Being a parent is one of the greatest joys in life. But when parents divorce or separate, complications often develop over the amount of parenting time for former partners. Even co-parents who still get along can disagree over custody and visitation.
One of the hurdles fathers face is the stereotype that the courts always favor mothers in child custody disputes. However, the rights of both parents are considered equal under Pennsylvania law. Still, statistics show that dads receive significantly less parenting time in the Keystone State.

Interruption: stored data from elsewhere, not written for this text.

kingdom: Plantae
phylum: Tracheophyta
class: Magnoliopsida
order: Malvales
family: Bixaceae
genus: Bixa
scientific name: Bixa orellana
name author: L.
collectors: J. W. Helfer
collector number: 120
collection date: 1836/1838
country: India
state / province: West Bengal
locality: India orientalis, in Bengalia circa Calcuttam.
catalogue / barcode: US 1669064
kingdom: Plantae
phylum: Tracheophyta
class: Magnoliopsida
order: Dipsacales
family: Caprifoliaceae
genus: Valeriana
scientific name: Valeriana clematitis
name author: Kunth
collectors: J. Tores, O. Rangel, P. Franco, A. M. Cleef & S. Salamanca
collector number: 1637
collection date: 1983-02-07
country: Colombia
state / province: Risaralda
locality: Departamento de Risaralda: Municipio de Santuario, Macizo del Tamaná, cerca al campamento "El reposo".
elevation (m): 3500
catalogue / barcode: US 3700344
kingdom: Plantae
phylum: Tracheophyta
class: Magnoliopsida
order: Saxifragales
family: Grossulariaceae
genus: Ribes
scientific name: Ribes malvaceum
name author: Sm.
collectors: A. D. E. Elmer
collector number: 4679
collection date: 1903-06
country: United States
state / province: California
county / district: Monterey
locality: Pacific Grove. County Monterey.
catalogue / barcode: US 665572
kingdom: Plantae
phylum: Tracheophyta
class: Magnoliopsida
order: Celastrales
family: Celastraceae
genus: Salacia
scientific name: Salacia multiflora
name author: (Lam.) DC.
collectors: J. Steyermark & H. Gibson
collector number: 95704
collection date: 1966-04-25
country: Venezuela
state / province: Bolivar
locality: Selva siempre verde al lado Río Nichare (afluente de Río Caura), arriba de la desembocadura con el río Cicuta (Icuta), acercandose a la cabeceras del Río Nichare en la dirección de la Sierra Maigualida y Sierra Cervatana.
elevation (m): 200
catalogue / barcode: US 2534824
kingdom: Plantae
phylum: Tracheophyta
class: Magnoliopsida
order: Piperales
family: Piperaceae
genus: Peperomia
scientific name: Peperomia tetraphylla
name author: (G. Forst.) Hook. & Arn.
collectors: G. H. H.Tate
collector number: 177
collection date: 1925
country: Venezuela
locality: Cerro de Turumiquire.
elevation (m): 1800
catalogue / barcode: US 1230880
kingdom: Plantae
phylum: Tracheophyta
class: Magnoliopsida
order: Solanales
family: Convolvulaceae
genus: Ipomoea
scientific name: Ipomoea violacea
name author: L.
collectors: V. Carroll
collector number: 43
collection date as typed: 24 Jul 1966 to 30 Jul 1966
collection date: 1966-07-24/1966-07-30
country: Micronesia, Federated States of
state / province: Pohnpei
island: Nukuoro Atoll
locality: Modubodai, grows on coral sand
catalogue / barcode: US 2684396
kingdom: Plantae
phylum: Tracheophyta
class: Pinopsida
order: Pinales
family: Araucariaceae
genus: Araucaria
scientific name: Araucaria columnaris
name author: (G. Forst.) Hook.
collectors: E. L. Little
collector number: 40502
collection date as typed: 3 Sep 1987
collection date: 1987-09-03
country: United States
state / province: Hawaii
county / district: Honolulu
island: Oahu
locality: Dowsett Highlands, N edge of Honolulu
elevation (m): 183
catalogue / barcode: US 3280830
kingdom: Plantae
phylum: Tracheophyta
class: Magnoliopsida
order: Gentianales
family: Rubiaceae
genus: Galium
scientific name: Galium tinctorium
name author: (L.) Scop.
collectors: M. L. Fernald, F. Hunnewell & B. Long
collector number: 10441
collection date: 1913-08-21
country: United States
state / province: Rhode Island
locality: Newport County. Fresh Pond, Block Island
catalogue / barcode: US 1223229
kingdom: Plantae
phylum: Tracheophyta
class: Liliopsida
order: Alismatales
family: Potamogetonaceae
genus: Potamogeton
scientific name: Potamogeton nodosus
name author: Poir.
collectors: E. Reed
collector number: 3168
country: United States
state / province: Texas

Where Pennsylvania fathers rank in custody allocation
A recent study looked at fathers’ shares of parenting time in all 50 states. Twenty states tied for first place, with custody split evenly at 50%. The national average shows dads receive about 35% of parenting time. But in Pennsylvania, divorced or separated fathers ranked 31st in the survey, receiving just over 28% of parenting time.
Other nationwide custody statistics
Careers, location and several other factors influence custody decisions. Employment website Legal Jobs conducted a study last year drawing these conclusions about child custody:
- 90% of parents settle custody without a judge’s ruling
- The U.S. has 12.9 million custodial parents
- Nearly three-quarters of custodial fathers have full-time jobs
- Both parents agree mothers should have custody in 51% of cases
- Moms make up almost 80% of custodial parents
- Only 4% of custody cases go to trial
The study reflects that custody cases follow a political pattern, with fathers getting a higher percentage of parenting time, on average, in blue states.
Dads continue to fight the stigma of being single parents
While fathers have equal footing in the eyes of the law in Pennsylvania, many still believe mothers will always receive the benefit of the doubt in custody and visitation matters. However, obtaining experienced legal advice is crucial before you agree to a custody arrangement.
While custody orders can be modified later on, it can be more difficult when dads agree to initial temporary or permanent arrangements that result in limited access to their kids. The court will look at that plan when determining your future parenting role.